Throughout the 1990s, Musco's Mirtran technology was installed at other NASCAR tracks, including Richmond Raceway, Bristol Motor Speedway, Las Vegas Motor Speedway, and Daytona International Speedway. The decade also brought about the company's first global expansion, with a lighting system installed at Dunstall Park Wolverhampton Racecourse in England. Queen Elizabeth II attended the unveiling event and dedicated the new lighting at the track.

In 1995 when the Alfred P. Murrah Federal Building in Oklahoma City, Oklahoma, was bombed in a domestic terror attack, members of Musco's mobile lighting team were dispatched to the site.

=== 2000s ===
On September 11, 2001, after the terrorist attacks at the World Trade Center and the Pentagon, several of Musco's mobile lighting trucks assisted with rescue and recovery efforts at both sites.

In 2006, Musco started the development of a lighting system to be donated for use at the Washington Monument, adapting its Mirtan technology to be applied vertically to illuminate the monument's façade.

In 2008 Musco started research and development on the utilization of light emitting diodes (LED) as a light source for sports fields and other large outdoor applications. Later that year, Musco donated a custom LED system for use in lighting the façade of the White House.

At the close of the decade, Musco installed Mirtran systems at Losail International Circuit in Qatar and Yas Marina Circuit in Abu Dhabi.

=== 2010s ===
In 2010, Musco partnered with the National Park Service in the construction of a Flight 93 National Memorial in Shanksville, Pennsylvania, donating lighting systems for the Memorial Plaza, public areas, and paneled wall inscribed with the names of the passengers and crew of United Flight 93.

Also in 2010, Musco engineered a lighting system using LED light source technology to be installed at the East Span of the San Francisco-Oakland Bay Bridge.

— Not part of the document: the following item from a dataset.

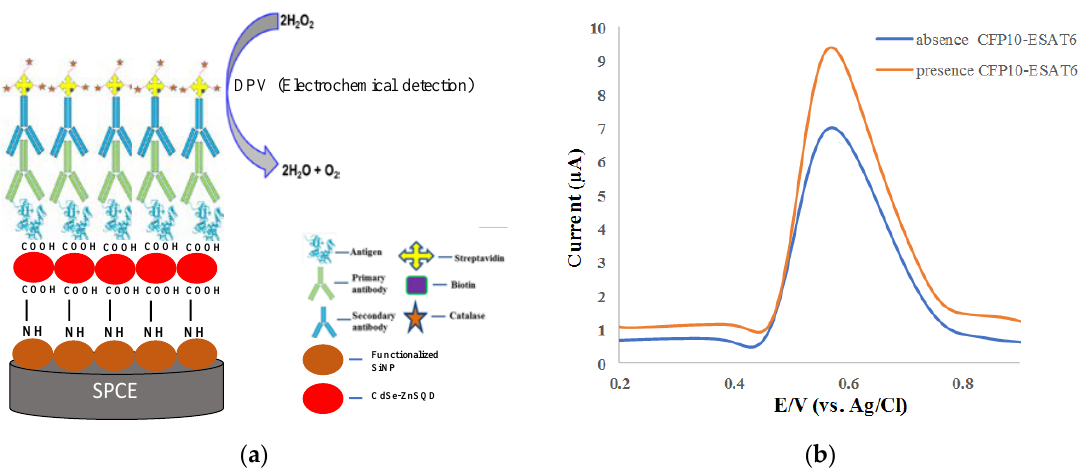
Figure 5. ( a ) Schematic diagram of electrochemical immunoreaction for differential pulse voltammetry (DPV) response of oxidation of H 2 O 2 to produce water molecule and oxygen catalyzed by catalase for the detection of CFP10–ESAT6; ( b ) DPV current response of H 2 O 2 oxidation for immunoassay in the absence and presence of 0.12 µ g / mL CFP10–ESAT6 protein in 0.1 M PBS (pH = 7.4) containing 150 µ M H 2 O 2 .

In 2013, Musco installed an LED sports lighting system at Arizona State University's Wells Fargo Arena. Over the next few years the company would install LED systems at LakePoint Sporting Community in Emerson, Georgia; NRG Stadium in Houston, Texas; Petco Park in San Diego, California; Daikin Park in Houston, Texas; and at Twickenham Stadium. and Emirates Stadium

In 2017, TLC for LED systems were installed at three Major League Baseball stadiums, four National Football League stadiums, and four National Basketball Association/National Hockey League arenas. That same year, in partnership with the U.S. Soccer Foundation's It's Everyone's Game movement, Musco engineered the Mini-Pitch System, a modular mini soccer pitch used to expand recreational opportunities for youth in underserved communities.

Musco also installed systems at Notre Dame Stadium, L.A. Memorial Coliseum, Wimbledon Centre Court, AO Arena Manchester, and Tottenham Hotspur Stadium. The TLC for LED system was also installed at several collegiate stadiums, high school stadiums, Little League fields, parks and recreation fields, and at major airports and port terminals including Vancouver International Airport, Los Angeles International Airport, McCarran International Airport in Las Vegas, and DP World Jebel Ali Port Terminals 1 and 2.

=== 2020s ===
In 2021, Musco installed its TLC for LED and ShowLight systems at a newly-build stadium in Dyersville, Iowa, adjacent to the field featured in the motion picture Field of Dreams. On August 12, 2021 Major League Baseball staged the MLB at Field of Dreams event at the newly built stadium.

Projects for the company in 2022 included the installation of a custom TLC for LED system at Manchester United FC's home ground Old Trafford.

In 2024, Musco installed a TLC for LED system at Red Bull Arena, home of the New York Red Bulls of Major League Soccer.